Several bloggers have asserted that these documents were but one of up to 1,000 classified papers that Kamm obtained. But this is impossible to verify in an atmosphere in which government officials fear even to utter Kamm’s name. Kamm, who went into journalism after her military service, isn’t talking, but according to friends, she denies the accusations against her.

Blau cited the assassination-related documents in his story, which was published in Haaretz in August 2008 with the approval of the military censor at the time. The article included scanned images of the relevant pages, with the pertinent bits highlighted and enlarged. Naveh insisted in the story that the killings were legal.

Subsequent blogs reported that Blau had taken temporary refuge in London to escape Israeli security services that now want him for questioning while Haaretz’s legal counsel works out the terms of his return home.

Dov Alfon, editor in chief of Haaretz, did not address specifics in an April 2 statement to the Independent: “Haaretz has a 90-year-long tradition of protecting its reporters from government pressures, and Uri Blau is getting all the help we can provide him with.”

“Uri Blau is in London,” Alfon confirmed to the Guardian. “He will be there until his editors decide otherwise. We are ready to continue to keep him in London as long as needed.”

Until Landau, a journalist who writes on Internet-related issues, pushed the “send” button on his blog post, few knew about any of this beyond the small Tel Aviv media world. Landau linked his blog post to his Twitter feed, and it went viral immediately.

But within two hours, Landau removed the post from his blog. In its place was a cryptic message expressing the hope that one day he would be able to explain the deletion.

“Ladies and gentlemen, we are living in Iran,” blogger Shooky Galili responded in a post on Twitter.

Over the next two weeks, at least a dozen other Israelis published blog posts, Tweeted and created Facebook pages about the Kamm story. In each case, the post, Tweet or page was taken down within hours.

I am one of the Israelis that deleted a post I wrote about Kamm. As it turned out, Kamm contacted the people who wrote about her in Hebrew, asking them to remove the information. She told them that she had been warned by the security services — the Shin Bet (domestic security) and the military intelligence unit responsible for investigating classified information leaks — that she was more likely to benefit from a plea bargain if the story was kept secret. She did not contact me directly, but the message was relayed by a mutual acquaintance, together with the warning that by refusing to delete my post, I could be responsible for a young woman being sent to jail for a decade or longer.

+ + +

* [To do]
(a) Answer these questions using the passage about the Kamm case:
(i) In what month and year did Haaretz publish Blau's story?
(ii) To which newspaper did Alfon confirm that Uri Blau is in London?
(iii) How long after posting did Landau remove the post from his blog?
(b) Write the next part of the passage about the Kamm case, picking up after its final sentence.

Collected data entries
+ + +

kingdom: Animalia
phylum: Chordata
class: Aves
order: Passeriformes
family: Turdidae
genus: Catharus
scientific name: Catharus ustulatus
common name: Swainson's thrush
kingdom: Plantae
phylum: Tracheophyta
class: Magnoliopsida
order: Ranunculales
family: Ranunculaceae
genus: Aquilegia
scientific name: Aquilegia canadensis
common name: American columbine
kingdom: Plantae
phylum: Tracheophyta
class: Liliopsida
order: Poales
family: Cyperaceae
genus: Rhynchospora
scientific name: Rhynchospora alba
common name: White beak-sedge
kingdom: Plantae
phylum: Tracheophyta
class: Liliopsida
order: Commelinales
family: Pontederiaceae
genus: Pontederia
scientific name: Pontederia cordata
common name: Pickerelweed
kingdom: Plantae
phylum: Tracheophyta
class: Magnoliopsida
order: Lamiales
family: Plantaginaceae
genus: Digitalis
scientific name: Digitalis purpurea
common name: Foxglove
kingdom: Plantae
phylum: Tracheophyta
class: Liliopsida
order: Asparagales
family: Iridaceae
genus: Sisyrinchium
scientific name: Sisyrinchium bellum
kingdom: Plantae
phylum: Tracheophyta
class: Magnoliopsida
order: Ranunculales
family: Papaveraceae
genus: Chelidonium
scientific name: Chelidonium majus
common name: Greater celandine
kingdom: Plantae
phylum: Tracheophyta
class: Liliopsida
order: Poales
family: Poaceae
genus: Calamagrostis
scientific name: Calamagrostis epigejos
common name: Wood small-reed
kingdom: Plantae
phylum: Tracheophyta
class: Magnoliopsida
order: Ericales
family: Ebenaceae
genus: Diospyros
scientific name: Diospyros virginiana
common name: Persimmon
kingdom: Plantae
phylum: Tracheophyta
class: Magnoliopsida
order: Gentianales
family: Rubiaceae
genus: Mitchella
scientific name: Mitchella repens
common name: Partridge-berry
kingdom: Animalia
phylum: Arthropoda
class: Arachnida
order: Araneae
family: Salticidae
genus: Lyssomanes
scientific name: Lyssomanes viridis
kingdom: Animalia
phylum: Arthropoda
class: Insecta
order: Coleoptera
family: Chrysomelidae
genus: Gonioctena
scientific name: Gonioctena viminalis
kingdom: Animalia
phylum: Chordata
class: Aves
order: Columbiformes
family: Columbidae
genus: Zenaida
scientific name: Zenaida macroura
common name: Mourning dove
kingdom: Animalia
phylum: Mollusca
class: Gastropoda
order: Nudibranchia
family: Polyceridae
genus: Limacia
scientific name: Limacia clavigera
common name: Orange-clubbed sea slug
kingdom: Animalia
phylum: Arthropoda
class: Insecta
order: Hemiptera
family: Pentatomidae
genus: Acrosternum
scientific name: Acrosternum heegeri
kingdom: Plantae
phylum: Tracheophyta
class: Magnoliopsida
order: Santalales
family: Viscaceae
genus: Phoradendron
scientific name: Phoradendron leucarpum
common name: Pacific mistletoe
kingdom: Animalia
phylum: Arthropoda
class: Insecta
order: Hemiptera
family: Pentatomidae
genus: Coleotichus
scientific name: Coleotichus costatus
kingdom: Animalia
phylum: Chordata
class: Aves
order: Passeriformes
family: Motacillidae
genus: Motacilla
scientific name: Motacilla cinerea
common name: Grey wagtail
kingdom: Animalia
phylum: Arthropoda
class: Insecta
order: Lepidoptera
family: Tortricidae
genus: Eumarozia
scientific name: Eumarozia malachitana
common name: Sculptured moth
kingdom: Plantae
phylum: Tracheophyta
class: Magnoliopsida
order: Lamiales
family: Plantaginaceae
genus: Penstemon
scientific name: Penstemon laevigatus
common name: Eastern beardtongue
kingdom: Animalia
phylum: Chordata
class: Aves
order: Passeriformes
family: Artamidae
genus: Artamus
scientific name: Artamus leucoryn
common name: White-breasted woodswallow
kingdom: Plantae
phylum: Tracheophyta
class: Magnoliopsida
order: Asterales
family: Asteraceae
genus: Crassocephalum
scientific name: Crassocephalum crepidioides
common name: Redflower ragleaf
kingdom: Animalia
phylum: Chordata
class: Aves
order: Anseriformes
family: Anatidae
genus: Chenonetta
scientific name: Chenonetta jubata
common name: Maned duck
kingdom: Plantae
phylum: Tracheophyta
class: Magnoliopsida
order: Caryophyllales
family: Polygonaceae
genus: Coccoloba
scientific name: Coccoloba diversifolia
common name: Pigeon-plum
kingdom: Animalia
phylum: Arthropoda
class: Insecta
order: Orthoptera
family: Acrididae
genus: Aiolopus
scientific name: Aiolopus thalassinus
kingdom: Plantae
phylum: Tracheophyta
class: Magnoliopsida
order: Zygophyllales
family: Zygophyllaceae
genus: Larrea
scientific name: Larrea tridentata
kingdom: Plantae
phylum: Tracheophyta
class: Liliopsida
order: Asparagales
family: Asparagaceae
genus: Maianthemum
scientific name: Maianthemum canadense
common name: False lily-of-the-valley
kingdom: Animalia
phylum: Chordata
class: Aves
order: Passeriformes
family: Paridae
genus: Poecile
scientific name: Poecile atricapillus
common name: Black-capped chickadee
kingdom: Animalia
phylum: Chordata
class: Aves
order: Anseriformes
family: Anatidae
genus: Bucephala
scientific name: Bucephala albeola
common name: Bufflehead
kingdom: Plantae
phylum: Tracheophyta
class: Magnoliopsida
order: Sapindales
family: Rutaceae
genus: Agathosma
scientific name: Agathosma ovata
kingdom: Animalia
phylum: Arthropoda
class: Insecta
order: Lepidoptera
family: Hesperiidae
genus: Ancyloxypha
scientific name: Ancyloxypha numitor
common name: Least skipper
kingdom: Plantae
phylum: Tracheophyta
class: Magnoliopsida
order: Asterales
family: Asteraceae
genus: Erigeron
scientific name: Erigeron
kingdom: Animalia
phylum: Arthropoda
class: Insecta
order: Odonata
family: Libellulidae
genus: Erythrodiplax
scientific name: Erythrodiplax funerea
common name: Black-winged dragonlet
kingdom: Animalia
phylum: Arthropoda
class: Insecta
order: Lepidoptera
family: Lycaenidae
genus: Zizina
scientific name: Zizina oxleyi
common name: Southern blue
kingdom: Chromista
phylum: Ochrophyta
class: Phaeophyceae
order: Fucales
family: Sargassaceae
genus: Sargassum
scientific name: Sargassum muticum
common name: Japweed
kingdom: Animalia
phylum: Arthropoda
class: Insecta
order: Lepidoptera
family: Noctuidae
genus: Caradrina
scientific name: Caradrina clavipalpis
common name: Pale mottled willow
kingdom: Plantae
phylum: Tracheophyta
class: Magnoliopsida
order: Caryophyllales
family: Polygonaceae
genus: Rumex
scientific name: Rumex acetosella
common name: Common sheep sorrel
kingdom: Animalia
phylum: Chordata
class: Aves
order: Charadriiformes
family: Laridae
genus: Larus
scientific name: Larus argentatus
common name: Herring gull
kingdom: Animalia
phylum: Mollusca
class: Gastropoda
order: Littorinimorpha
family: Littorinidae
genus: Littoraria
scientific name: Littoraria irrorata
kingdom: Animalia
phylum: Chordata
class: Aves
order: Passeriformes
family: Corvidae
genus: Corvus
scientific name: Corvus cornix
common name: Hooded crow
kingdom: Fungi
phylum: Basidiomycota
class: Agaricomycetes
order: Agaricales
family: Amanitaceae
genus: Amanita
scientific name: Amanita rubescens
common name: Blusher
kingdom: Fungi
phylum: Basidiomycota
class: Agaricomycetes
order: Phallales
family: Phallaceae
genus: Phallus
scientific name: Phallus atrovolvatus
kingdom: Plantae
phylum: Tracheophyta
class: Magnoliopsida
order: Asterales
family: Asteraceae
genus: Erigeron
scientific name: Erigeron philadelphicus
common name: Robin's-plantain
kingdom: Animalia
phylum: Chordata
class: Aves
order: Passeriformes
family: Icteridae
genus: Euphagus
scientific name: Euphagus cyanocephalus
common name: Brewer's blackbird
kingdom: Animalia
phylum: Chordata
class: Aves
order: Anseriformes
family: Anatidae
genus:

+ + +

* [Responses to the tasks]
(a)
(i) August 2008
(ii) The Guardian
(iii) Within two hours

(b)
Like my peers, I was intimidated by the silence that surrounded Kamm’s house arrest, and by the frequent warnings about the gag order — which I have never seen.

It was Seattle-based blogger Richard Silverstein who was the first to write about the story in English, disregarding a warning that he, too, received from one of Kamm’s friends. Now, emboldened by the publicity from abroad, Israeli bloggers have republished their deleted posts in Hebrew.

In late March, Ma’ariv satirized both the gag and the lack of media defiance by declaring: “Due to a gag order we cannot tell you what we know. Due to laziness, apathy and blind faith in the defense establishment we know nothing at all.”

Haaretz and Channel 10 challenged the gag order in court.

One measure of the intimidation and sense of suppression felt by even establishment journalists accustomed to the censor’s restrictions could be seen in an April 4 blog post by Haaretz defense analyst and security expert Yossi Melman. The post’s title was, “I Am a Coward.”

Melman, whose many scoops about Israel’s security establishment over the years have made him a dean of that journalistic niche, took care not to write Kamm’s name in his post. He stressed that he believed in the rule of law. And he acknowledged that he hesitated to blog about the topic even indirectly, lest he be charged with contempt of court.

But he wrote: “In my opinion, there was no justification for issuing a gag order…. Based on my extensive experience as an intelligence and security analyst… this case… does not present any risk to national security.”